Dans le cadre de cette approche, le coefficient de liquidité (rapport entre les actifs
liquides et les exigibilités à court terme) doit être à tout moment
au moins égal à 100%. Il est déterminé sur la base des comptes
sociaux de l’établissement assujetti.
Dans le cadre de cette approche, les établissements doivent établir un tableau
dit "tableau de trésorerie prévisionnelle" afin de leur permettre
de suivre au moins de manière hebdomadaire leur situation de liquidité, y compris
les nouvelles opérations. Ce tableau est établi à partir des prévisions
de flux de trésorerie entrants et sortants à sept jours calendaires.
Approche avancée
La Commission bancaire peut désormais autoriser les établissements à appliquer
une approche dite avancée, consistant à utiliser ses méthodologies internes
pour le calcul du coefficient de liquidité. Cette approche devrait être adoptée par les établissements
qui présentent un profil de risque spécialisé ou complexe.
Ces établissements doivent mettre en place une politique générale, des procédures,
des limites, des systèmes et outils qui répondent à des critères spécifiés
dans l’arrêté, pour l’ensemble des lignes d’activité et entités
juridiques (périmètre à la main des établissements). Ce dispositif doit
leur permettre d’identifier et de mesurer, selon des hypothèses suffisamment prudentes,
les flux entrants et sortants tant certains que probables et donc les impasses de liquidité calculées
selon les échéances contractuelles ou attendues des opérations. En particulier,
des indicateurs internes doivent permettre d’identifier les actifs de qualité, libres
de tout engagement et disponibles à tout moment, notamment en situation de crise ainsi que
les différentes sources de financement.
Par ailleurs, ces établissements doivent établir des scénarii de crise qui
leur permettent de tester :
- une crise portant sur l’établissement lui-même et entraînant une dégradation
brutale des conditions de son financement ;
- une crise de liquidité générale résultant d’une forte variation
des paramètres de marché ;
- une combinaison des deux.
Pour faire face à ces situations de crise, les établissements doivent mettre en place
des plans d’urgence formalisés qui doivent préciser la stratégie à suivre
et les procédures permettant de gérer la liquidité selon les différents
scénarii.
Les établissements autorisés par la Commission bancaire à utiliser leurs
méthodologies internes doivent l’informer des modifications importantes de leurs
positions de liquidité (actuelles ou prévisionnelles) et des modifications devant être
apportées aux éléments sur la base desquels l’autorisation leur a été accordée.
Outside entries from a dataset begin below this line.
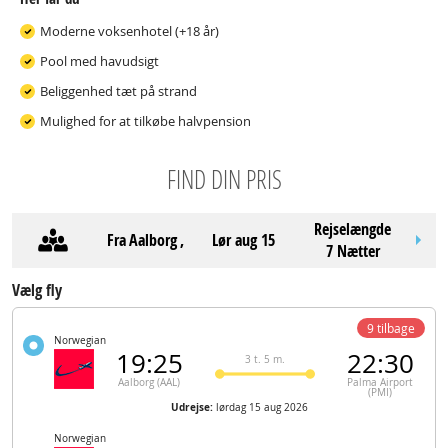
Moderne voksenhotel (+18 år)
Pool med havudsigt
Beliggenhed tæt på strand
Mulighed for at tilkøbe halvpension
FIND DIN PRIS
Rejselængde
Fra
Aalborg
,
lør aug 15
7 Nætter
Vælg fly
9 tilbage
Norwegian
19:25
22:30
3 t. 5 m.
Aalborg (AAL)
Palma Airport
(PMI)
Udrejse:
lørdag 15 aug 2026
Norwegian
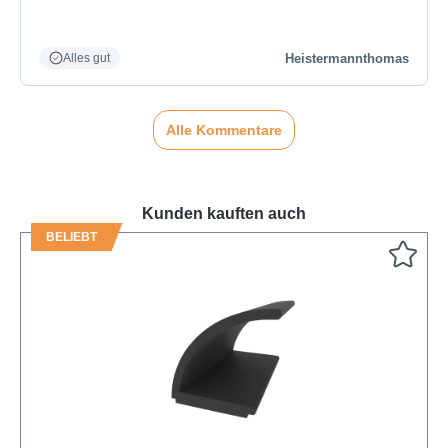
Heistermannthomas
Alles gut
Alle Kommentare
Kunden kauften auch
BELIEBT
Produktgalerie überspringen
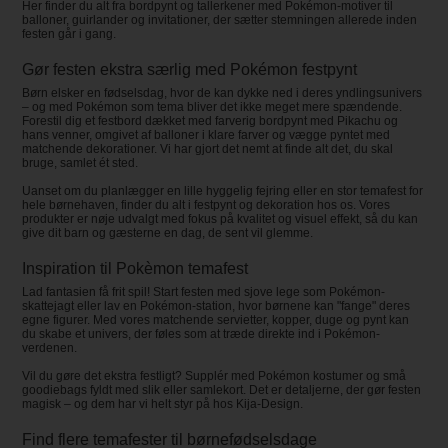
Her finder du alt fra bordpynt og tallerkener med Pokémon-motiver til
balloner, guirlander og invitationer, der sætter stemningen allerede inden
festen går i gang.
Gør festen ekstra særlig med Pokémon festpynt
Børn elsker en fødselsdag, hvor de kan dykke ned i deres yndlingsunivers
– og med Pokémon som tema bliver det ikke meget mere spændende.
Forestil dig et festbord dækket med farverig bordpynt med Pikachu og
hans venner, omgivet af balloner i klare farver og vægge pyntet med
matchende dekorationer. Vi har gjort det nemt at finde alt det, du skal
bruge, samlet ét sted.
Uanset om du planlægger en lille hyggelig fejring eller en stor temafest for
hele børnehaven, finder du alt i festpynt og dekoration hos os. Vores
produkter er nøje udvalgt med fokus på kvalitet og visuel effekt, så du kan
give dit barn og gæsterne en dag, de sent vil glemme.
Inspiration til Pokèmon temafest
Lad fantasien få frit spil! Start festen med sjove lege som Pokémon-
skattejagt eller lav en Pokémon-station, hvor børnene kan "fange" deres
egne figurer. Med vores matchende servietter, kopper, duge og pynt kan
du skabe et univers, der føles som at træde direkte ind i Pokémon-
verdenen.
Vil du gøre det ekstra festligt? Supplér med Pokémon kostumer og små
goodiebags fyldt med slik eller samlekort. Det er detaljerne, der gør festen
magisk – og dem har vi helt styr på hos Kija-Design.
Find flere temafester til børnefødselsdage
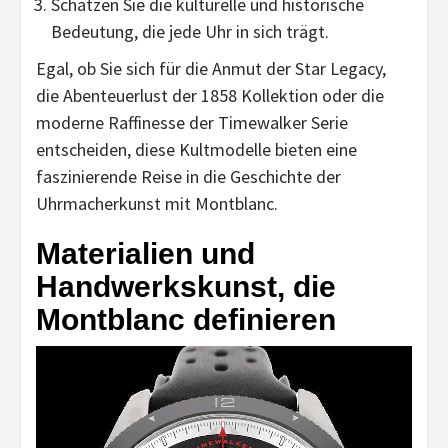
Schätzen Sie die kulturelle und historische
Bedeutung, die jede Uhr in sich trägt.
Egal, ob Sie sich für die Anmut der Star Legacy,
die Abenteuerlust der 1858 Kollektion oder die
moderne Raffinesse der Timewalker Serie
entscheiden, diese Kultmodelle bieten eine
faszinierende Reise in die Geschichte der
Uhrmacherkunst mit Montblanc.
Materialien und
Handwerkskunst, die
Montblanc definieren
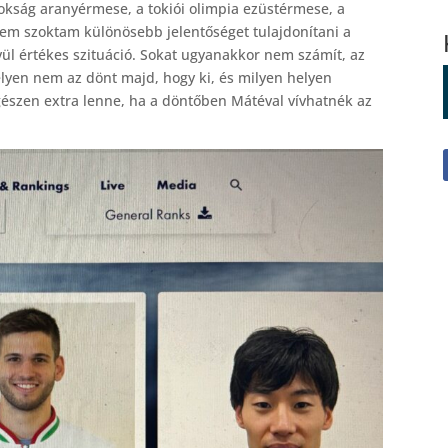
nokság aranyérmese, a tokiói olimpia ezüstérmese, a
“Nem szoktam különösebb jelentőséget tulajdonítani a
ül értékes szituáció. Sokat ugyanakkor nem számít, az
elyen nem az dönt majd, hogy ki, és milyen helyen
 egészen extra lenne, ha a döntőben Mátéval vívhatnék az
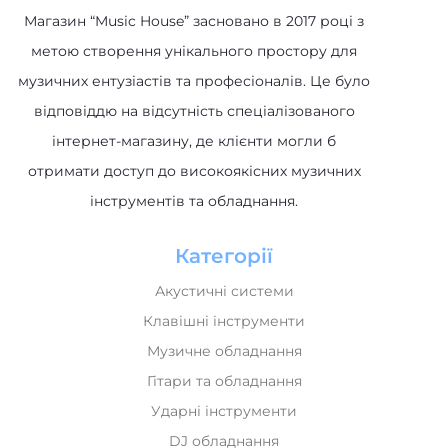
Магазин “Music House” засновано в 2017 році з
метою створення унікального простору для
музичних ентузіастів та професіоналів. Це було
відповіддю на відсутність спеціалізованого
інтернет-магазину, де клієнти могли б
отримати доступ до високоякісних музичних
інструментів та обладнання.
Категорії
Акустичні системи
Клавішні інструменти
Музичне обладнання
Гітари та обладнання
Ударні інструменти
DJ обладнання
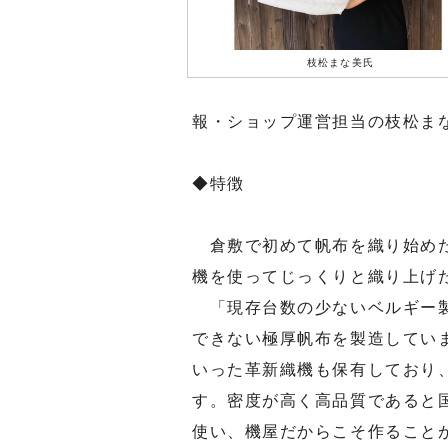
枝松まな美氏
報・ショップ運営担当の枝松ま
◆特徴
倉敷で初めて帆布を織り始めた
機を使ってじっくりと織り上げ
「現存台数の少ないベルギー製
できない極厚帆布を製造してい
いった革新織機も保有しており
す。密度が高く高品質であると
使い、機屋だからこそ作ること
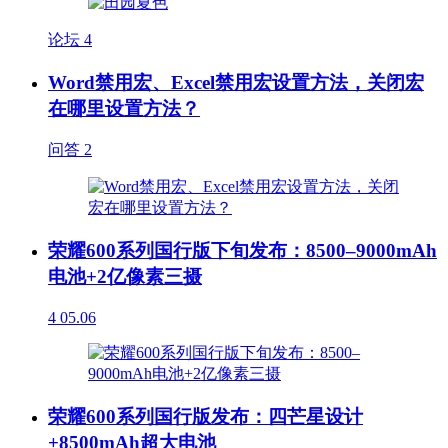
论坛
4
Word禁用宏、Excel禁用宏设置方法，关闭宏
在哪里设置方法？
问答
2
荣耀600系列国行版下旬发布：8500–9000mAh
电池+2亿像素三摄
4
05.06
荣耀600系列国行版发布：四芒星设计
+8500mAh超大电池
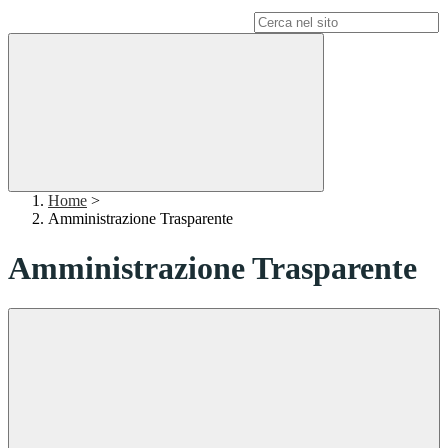
Campo di ricerca per le pagine del sito
Home
>
Amministrazione Trasparente
Amministrazione Trasparente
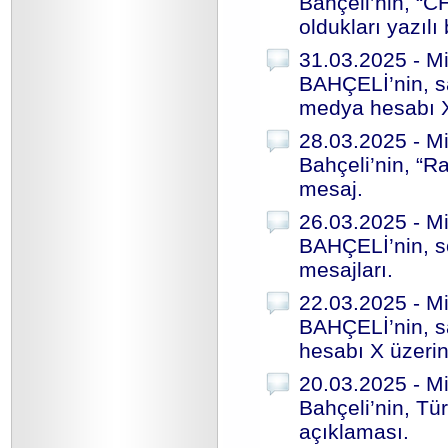
Bahçeli’nin, “C
oldukları yazılı
31.03.2025 - Mi
BAHÇELİ’nin, s
medya hesabı X 
28.03.2025 - Mi
Bahçeli’nin, “
mesaj.
26.03.2025 - Mi
BAHÇELİ’nin, s
mesajları.
22.03.2025 - Mi
BAHÇELİ’nin, sa
hesabı X üzerin
20.03.2025 - Mi
Bahçeli’nin, Tü
açıklaması.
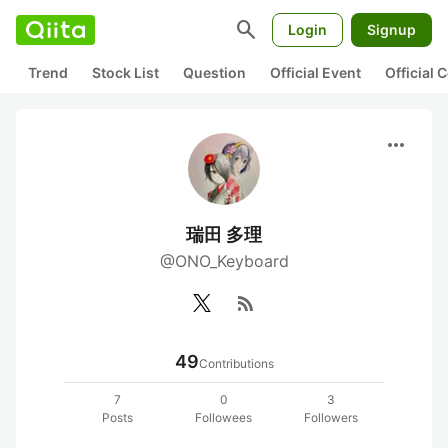
search
Login
Signup
Trend
Stock List
Question
Official Event
Official
more_horiz
瑞田 多理
@ONO_Keyboard
rss_feed
49
Contributions
7
0
3
Posts
Followees
Followers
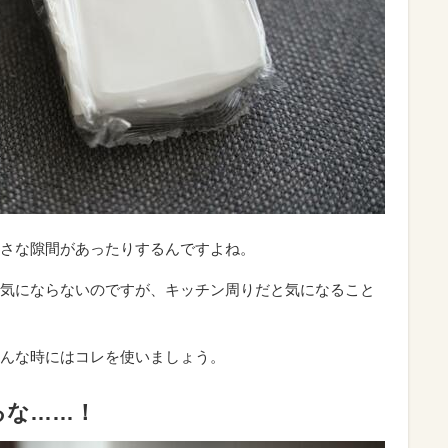
さな隙間があったりするんですよね。
気にならないのですが、キッチン周りだと気になること
んな時にはコレを使いましょう。
るな……！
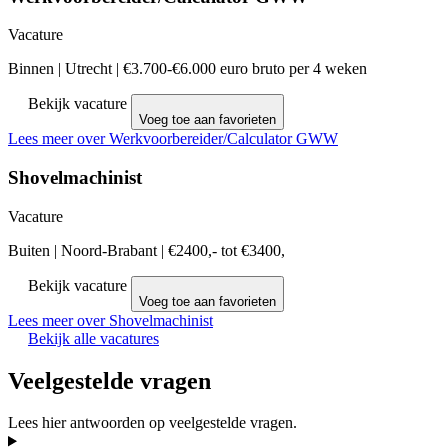
Vacature
Binnen
|
Utrecht
|
€3.700-€6.000 euro bruto per 4 weken
Bekijk vacature
Voeg toe aan favorieten
Lees meer over Werkvoorbereider/Calculator GWW
Shovelmachinist
Vacature
Buiten
|
Noord-Brabant
|
€2400,- tot €3400,
Bekijk vacature
Voeg toe aan favorieten
Lees meer over Shovelmachinist
Bekijk alle vacatures
Veelgestelde vragen
Lees hier antwoorden op veelgestelde vragen.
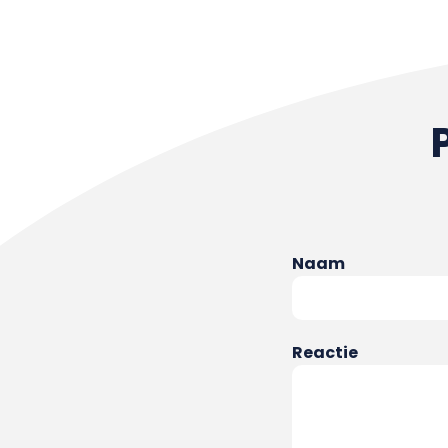
Naam
Reactie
Ces établissements ne pourront revenir à l’approche standard, sauf pour
un motif dûment justifié et après autorisation de la Commission bancaire.
Cette approche s’accompagne d’une gouvernance renforcée du risque de liquidité.
L’organe exécutif, désormais notamment en charge du contrôle de la
situation de liquidité, devra transmettre au moins deux fois par an à l’organe
délibérant les résultats de son appréciation de la gestion du risque
de liquidité. Le Comité d’audit devra également procéder à un
examen régulier des méthodologies internes et des hypothèses sous-jacentes
qui devront être revues par ailleurs une fois par an par le contrôle périodique.